Arbeitsauftrag A:
Womit vergleicht der Abschnitt über die Erfahrung mit LSD das Gefühl großer Transformationsprozesse, die in der Stille geschehen?
Arbeitsauftrag B:
Setzen Sie den Abschnitt über die Erfahrung mit LSD im Anschluss an seinen letzten Satz fort.

Das hat sich in den Jahren mehr und mehr aufgelöst, ich begann, wieder zu vertrauen, mich auch mit Menschen wieder sicher zu fühlen. Mein Herz ganz zu öffnen. Doch ich denke, diese Erfahrung mit LSD war zentral im aktuellen Prozess von tieferer Öffnung.

Raum für pure Liebe

Wichtig war nicht bloss der Moment des Highs, sondern auch die Zeit danach, die Integration. Das trifft auch auf grosse Transformationsprozesse zu, die in der Stille geschehen.

Das fühlt sich an, wie wenn sich eine Schlange häutet oder riesige Eisbrocken am Nordpol abkalben.

Ich spürte zum Beispiel meine eigene Herzwunde extrem deutlich in den Tagen danach. Spürte den Herzschmerz der ganzen Welt – und kümmerte mich hingebungsvoll darum, genauer gesagt, liess Gott sich hingebungsvoll darum kümmern. Auch das ist nichts, was ich selbst bewerkstelligen muss.

Und so durfte ich spüren, wie sich da noch mehr Platz in meinem Herz auftat. Noch mehr Raum für dieses goldene Licht, für pure Liebe.

Gelieferte Einträge:
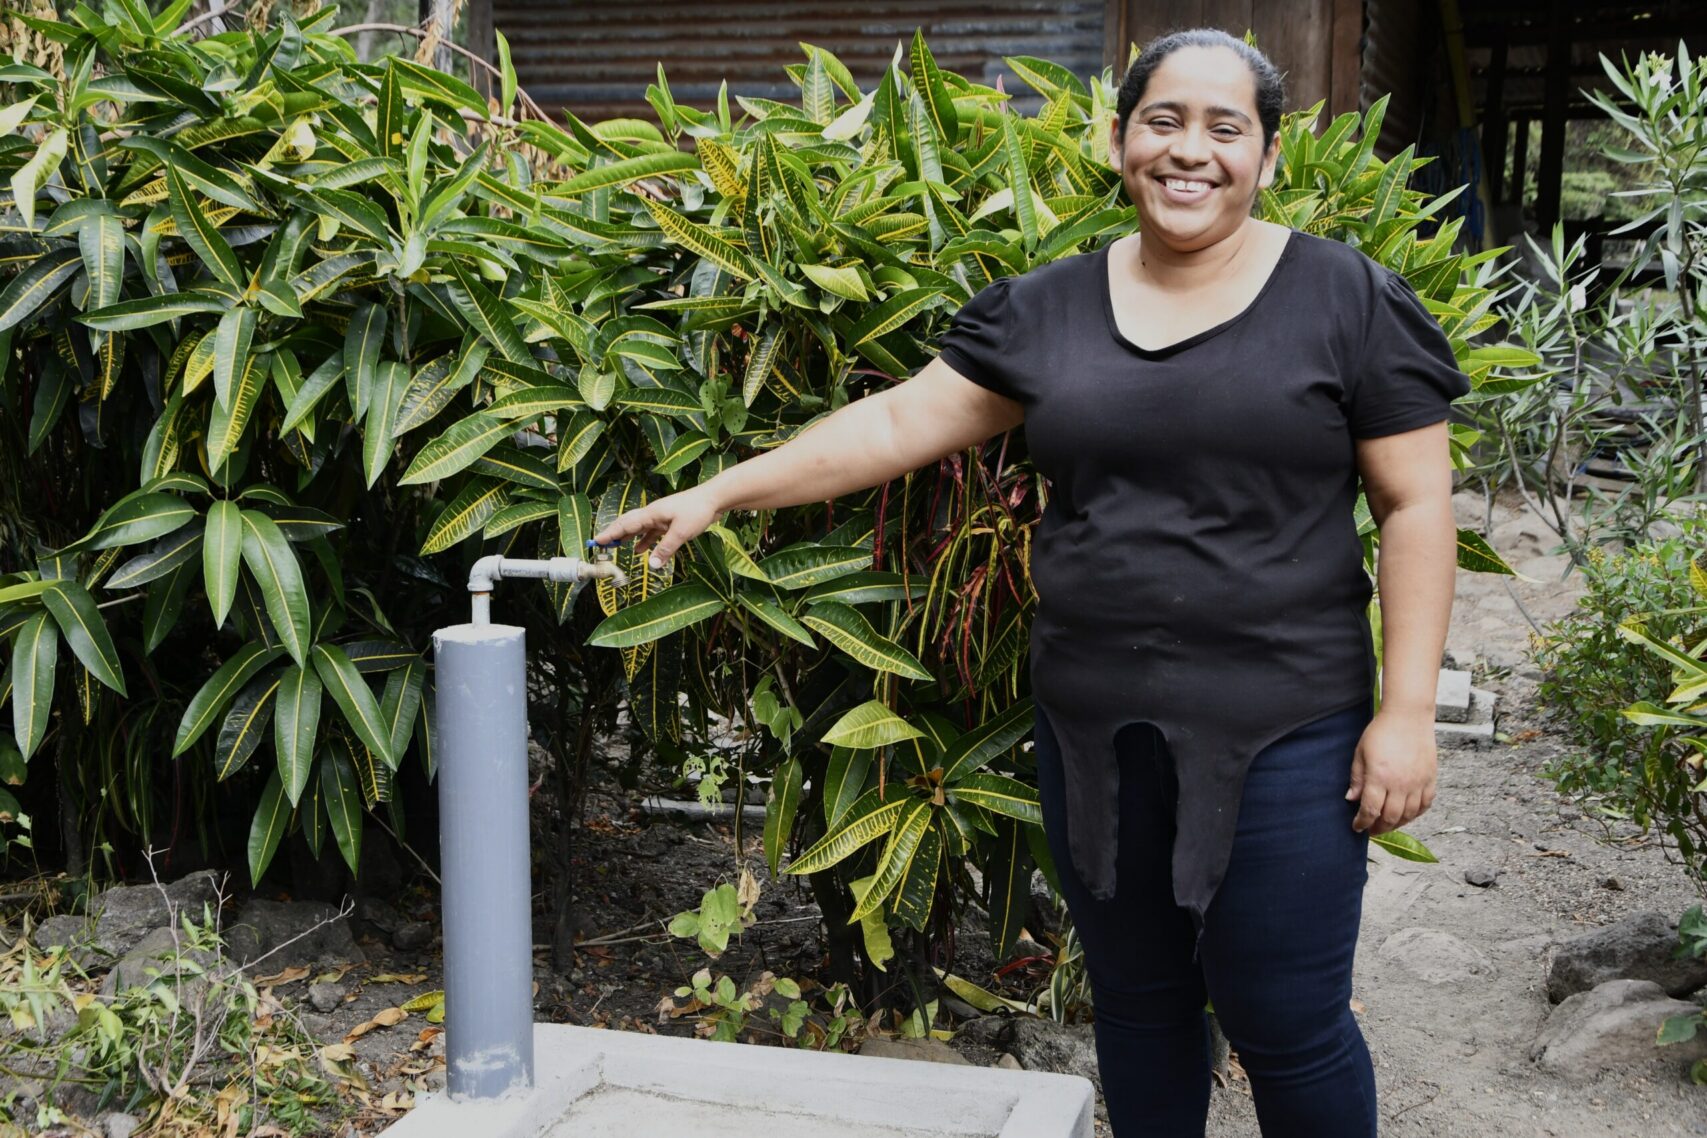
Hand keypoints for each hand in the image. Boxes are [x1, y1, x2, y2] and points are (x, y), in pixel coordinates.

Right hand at [590, 486, 722, 568]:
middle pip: (628, 524)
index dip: (611, 533)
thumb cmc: (697, 511)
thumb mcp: (681, 533)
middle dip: (614, 533)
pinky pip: (652, 532)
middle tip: (601, 544)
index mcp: (651, 513)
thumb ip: (665, 549)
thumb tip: (651, 565)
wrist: (713, 499)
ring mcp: (661, 517)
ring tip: (616, 548)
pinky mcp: (670, 521)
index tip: (597, 541)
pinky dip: (644, 541)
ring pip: (639, 528)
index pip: (626, 524)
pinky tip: (641, 551)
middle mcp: (653, 514)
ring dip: (627, 537)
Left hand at [1345, 707, 1437, 835]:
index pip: (1370, 810)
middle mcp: (1400, 783)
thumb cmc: (1382, 731)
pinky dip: (1416, 814)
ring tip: (1387, 824)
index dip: (1362, 822)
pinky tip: (1407, 814)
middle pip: (1390, 817)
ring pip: (1409, 814)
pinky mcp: (1430, 779)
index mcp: (1380, 777)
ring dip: (1397, 823)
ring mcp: (1418, 782)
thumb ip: (1357, 778)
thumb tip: (1352, 799)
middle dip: (1379, 827)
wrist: (1408, 717)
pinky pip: (1425, 804)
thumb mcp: (1361, 753)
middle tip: (1371, 829)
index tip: (1357, 827)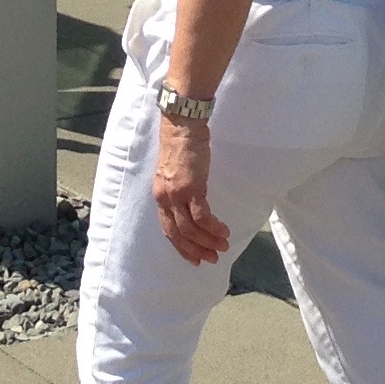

Ergebnis A:
Mit einer Schlange, die sich häutet, oder mit riesigen Eisbrocken, die am Nordpol abkalben.

Ergebnis B:
So schnell mache ich das nicht wieder

Letztlich ist Veränderung immer ein Zusammenspiel von vielen Dingen und es ist schwer, sie an einem einzelnen Ereignis festzumachen. Trotzdem: ich bin extrem dankbar für diese Erfahrung, für die sorgfältige Vorbereitung und Begleitung.

Gleichzeitig ist für mich auch klar: So schnell mache ich das nicht wieder. Denn ich spüre einen deutlichen Unterschied, ob eine Substanz mein Hirn flutet oder die Stille.

Ich empfinde das Geflutet-werden von der Stille als sanfter, als, ja, stiller, unaufgeregter. Nicht weniger verstörend oder spektakulär. Aber sanfter, mehr im Einklang mit deinem System.

LSD schert sich einen Dreck darum, ob du bereit bist oder nicht, es öffnet alle Kanäle auf einmal, egal, ob du damit umgehen kannst oder nicht.

Ich kann damit umgehen, ja. Ich habe diesen felsenfesten Grund aus der Stille, aus der unmittelbaren Erfahrung der All-einheit. Fürchte mich weder vor abgrundtiefem Schmerz noch vor allesverzehrender Liebe. Doch das ist nicht selbstverständlich.

Im Zweifelsfall lieber eine Reise in die Stille

Darum: Im Zweifelsfall lieber die Finger davon lassen. Alles andere ist zu hoch gepokert und lohnt sich echt nicht. Wäre ja schade, wenn das unmittelbare Erleben «von Angesicht zu Angesicht» dich in Angst ertrinken liesse.

Im Zweifelsfall lieber ausprobieren, wie eine geführte Reise in die Stille auf dein System wirkt (zum Beispiel hier). Auch das kann viel auslösen und Schleusen öffnen. Jedoch niemals so brachial, wie es die Substanz tut.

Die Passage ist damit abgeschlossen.